**The task:** Only the lines below, from the one with "a knowledge base]" through the one with "missing GenAI infrastructure", are to be written out, exactly.

▬▬▬▬▬▬▬▬▬▬

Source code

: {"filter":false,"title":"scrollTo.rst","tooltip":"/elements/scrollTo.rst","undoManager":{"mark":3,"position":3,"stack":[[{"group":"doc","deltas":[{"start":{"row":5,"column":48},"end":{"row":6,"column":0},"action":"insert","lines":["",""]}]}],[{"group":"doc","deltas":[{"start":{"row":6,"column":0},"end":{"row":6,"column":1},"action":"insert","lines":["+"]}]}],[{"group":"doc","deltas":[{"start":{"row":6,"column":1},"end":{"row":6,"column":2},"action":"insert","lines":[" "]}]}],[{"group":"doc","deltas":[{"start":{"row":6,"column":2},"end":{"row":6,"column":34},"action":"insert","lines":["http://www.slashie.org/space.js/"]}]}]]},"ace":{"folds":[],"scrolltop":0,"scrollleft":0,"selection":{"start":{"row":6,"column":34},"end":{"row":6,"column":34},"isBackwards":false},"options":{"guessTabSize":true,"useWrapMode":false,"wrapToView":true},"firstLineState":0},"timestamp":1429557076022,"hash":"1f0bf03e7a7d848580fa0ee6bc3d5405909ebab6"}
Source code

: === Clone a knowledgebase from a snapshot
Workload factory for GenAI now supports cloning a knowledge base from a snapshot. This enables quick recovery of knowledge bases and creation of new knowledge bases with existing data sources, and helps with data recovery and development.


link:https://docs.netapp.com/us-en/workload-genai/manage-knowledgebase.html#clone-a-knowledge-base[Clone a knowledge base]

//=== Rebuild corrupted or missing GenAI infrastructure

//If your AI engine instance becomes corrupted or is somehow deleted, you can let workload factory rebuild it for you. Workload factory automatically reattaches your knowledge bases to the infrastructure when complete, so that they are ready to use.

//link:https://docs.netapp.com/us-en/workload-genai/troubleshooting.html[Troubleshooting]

▬▬▬▬▬▬▬▬▬▬

**Exercise output:**
link:https://docs.netapp.com/us-en/workload-genai/manage-knowledgebase.html#clone-a-knowledge-base[Clone a knowledge base]

//=== Rebuild corrupted or missing GenAI infrastructure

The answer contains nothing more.